As I mentioned, Schaub had started 2 games at the time of the trade.  Cassell played an entire season at a solid level.  His value is clearly higher than Schaub's was at the time of the Atlanta-Houston trade. 

So the trade value for Cassell should be somewhere above 900 points -- how far above depends on how much better you think Cassell is than Schaub was after 2 starts. 

Since that's a tough comparison to make, let's think about it this way.  What if Brady didn't get hurt until the end of the 14th game, then Cassell came on and only started 2 games, playing pretty well and showing some promise.  Now compare that to watching him over 16 games.  How much more sure are you that Cassell is the real deal having seen 16 games than if he'd only played 2? 

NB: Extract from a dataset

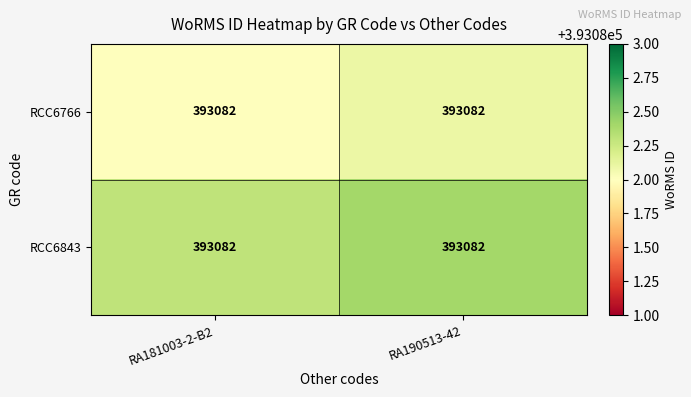

Between RA181003-2-B2 and RA190513-42, which is larger?

RA190513-42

 I'd argue that the Cassell who showed consistency over 16 games is worth significantly more than the one who only played 2.  I'd give an extra second rounder for the guy who showed it over 16 games.

A mid 2nd round pick is worth 400 points.  To me, that means Cassell's value is about 1300 points.  That's equal to the 10th pick in the draft. 

But assuming that you buy the argument that Cassell is worth more than Schaub was at the time of the trade, Cassell would be worth at least the 19th pick, and possibly as high as the 10th.  So depending on the trading partner and how they value Cassell, you're looking at a mid 1st round pick somewhere between 10 and 19, probably closer to the 10 than the 19. 

When you look at this trade value figure, it helps put in perspective possible trading partners.  Start with 'who needs a QB?'  Detroit, KC, SF (maybe), Buffalo, Jets, Chicago, Tampa (maybe), Minnesota.  Not all of them have the same need, but there's at least the potential. 

Off the top, eliminate the Jets.  Can't see that happening.  SF and Buffalo are in a good position to trade at the #10 and #11 spots.  It could be a straight 1 for 1 swap, the pick for Cassell.  Essentially Cassell becomes their first round pick. 

For Chicago and Tampa it's tougher with the #18 and #19 picks respectively.  Picks are worth 950 and 925.  If you stick to 1200-1300 as the value, they'd likely have to give up their 1st AND 2nd round picks, maybe getting a 4th or 5th rounder back from the Pats.  The Vikes, who would seem to benefit a lot from the trade since they have a lot of pieces in place, have the 22nd pick, worth only 850 points.  They'd be looking at giving up their 1st and 2nd pick, plus maybe having to throw in a late rounder.  That would be tough to pull the trigger on.  So in my book, CHI, TB, and MIN are not likely trade partners. 

Detroit would seem to have the easiest time since they hold both the 1st and 20th picks. Obviously detroit has many needs, but none bigger than QB.  They could draft a QB at #1, then still own the 20th and 33rd picks (#1 in 2nd round).  Or they could trade their 20th and 33rd to the Patriots for Cassell and the Patriots 2nd rounder, #58 overall.  So your choice is a Rookie QB plus the 20th and 33rd, or Cassell and #1 and #58.  The value of #1 and #58 is MUCH higher than 20th and 33rd -- seems like a good trade on both sides.

KC could make an interesting offer and give up the #3 overall pick for Cassell and the Patriots #23 overall pick.  I'm not sure the Patriots would look favorably on that trade, but the points work out. 

My final point would be that some teams might try to take advantage of Bellichick's known desire to stockpile picks.  Instead of offering this year's first rounder, a team could consider giving up a 2nd or 3rd rounder this year, and next year's first round pick.  Once you take future years into consideration, pretty much anything becomes possible.